For documentarians, establishing a rapport with subjects can be a challenge. Director-producer Alexandra Shiva and her team on How to Dance In Ohio—a documentary that follows a group of teens and young adults on the autism spectrum as they prepare for their first formal dance—went to great lengths to make sure their subjects felt comfortable on being honest camera.
Sometimes those subjects were too honest.
During the Q&A that followed last night’s Film Independent at LACMA screening of the film, Shiva told how one young woman, 16-year-old Marideth Bridges, often took quite a while to warm up to the camera before an interview.
“It was always a 45-minute coffee and a barrage of questions—‘Tell me about Alaska, tell me about India, tell me about Thailand,’” said Shiva, quoting Bridges. “And then my favorite was when she looked at me and said, ‘Do jowls run in your family?’”
“I was like, ‘I didn’t think so, but now I’m concerned,’” said Shiva, laughing and touching her cheeks as she remembered the encounter. “The honesty was refreshing and sometimes intense.” But the director said that for the most part, it wasn’t a challenge to get her subjects to open up.

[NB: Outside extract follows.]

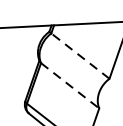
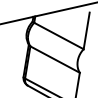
line: (79, 55) -> (58, 35), dashed -> solid
line: (70, 85) -> (55, 59), dashed -> solid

“The presence of the camera doesn’t add another layer in the same way that it does for someone who’s more self-aware, more self-reflective,” Shiva said.
“It never escalated to performance for them,” added producer Bari Pearlman, who was also on hand for the event. “That’s one thing that very often a documentary filmmaker has to overcome.”
“They really wanted to be seen and they wanted to be heard and I think the idea that their experience was being validated was really important,” said Shiva. “They wanted to share that with the world.”
The idea of telling a coming-of-age story about autistic youth came to Shiva over time as she watched her friend’s daughter, who is on the autism spectrum, grow up. “I was curious and concerned about what it will look like for her to come of age and I wanted to find a way to tell that story.”
Her research eventually led her to Dr. Emilio Amigo who runs Amigo Family Counseling, a center in Columbus Ohio for people living with Autism Spectrum Disorder. When Dr. Amigo told her he was putting on a formal dance for his clients, and that they were going to spend three months in group therapy preparing for it, Shiva knew that she had found her story.
But whittling down that story to a manageable number of subjects proved a challenge. How to Dance in Ohio focuses on three young women, Jessica Sullivan (22), Caroline McKenzie (19) and Bridges as they prepare for the dance, but Shiva said choosing them over others wasn’t easy.
“There was a fantasy that we were going to get everyone in,” she said. “There were stages of participation. Some people said, ‘I’m fine [with being filmed] if it’s just in group.’ Some people said, ‘You can film me in group, but you can also film me doing an interview.’ And then some people said, ‘You can even come home with me.’ And so there was a part of us that really wanted to make sure we got everyone in. But that’s not a way to tell the story.”
Shiva said it became clear that the strongest storyline was following the three young women, but she wouldn’t give up on the rest of her subjects. “I kept trying to bring other people in and my husband [playwright Jonathan Marc Sherman] at one point said, ‘You’re going to go away from your strongest footage?’ It’s always better to be connected to the subjects and to see the story through their eyes. And this was the story.”
Shiva said the process has proved a rewarding for each of the three young women. “Over the course of this year, they’ve not only embraced the film, but it is building their self-esteem,” she said. “Caroline went to a festival and spoke on stage and Jessica has been doing interviews. They’re really into it and I don’t think we expected that. Marideth saw the movie last week and she said, ‘I’ve come so far from where I was.’”
How to Dance in Ohio premieres on Monday, October 26 at 6:00 pm PST on HBO.